L’autre difficulté, c’est que les sociétés qui proposent les intérêts les plus élevés sont aussi souvent les plus mal notées par les agences de notation, au deuxième rang (note B) ou au troisième rang (note C). Même les entreprises de premier rang (note A) peuvent voir leur situation se dégrader en raison de difficultés imprévues. Une obligation saine peut soudain se transformer en Junk Bond (obligation pourrie).

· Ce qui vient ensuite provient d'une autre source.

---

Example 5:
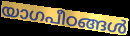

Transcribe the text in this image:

യാഗപീഠങ്ങൾ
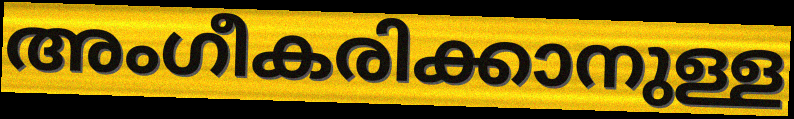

Comment les banquiers peuvent-ils encore recommander des investissements aussi risqués à leurs clients? Leur calcul est simple. La probabilité qu’une entreprise mal notée ne s’acquitte pas de ses dettes n’est que très légèrement supérieure à celle de sa consœur bien notée. C’est prouvé, statistiquement. S’il est quasi certain que la société notée A rembourse un emprunt, pour lequel elle ne verse presque aucun intérêt, il est presque tout aussi sûr que l’entreprise notée B rende les capitaux empruntés sur lesquelles elle paie un taux d’intérêt plutôt élevé. En cas de défaut de payement, cette dernière ne pourrait plus emprunter et devrait fermer boutique. Elle devrait donc honorer ses dettes dans son propre intérêt. C’est presque sûr. Presque. Parce que des prévisions exactes, ça n’existe pas.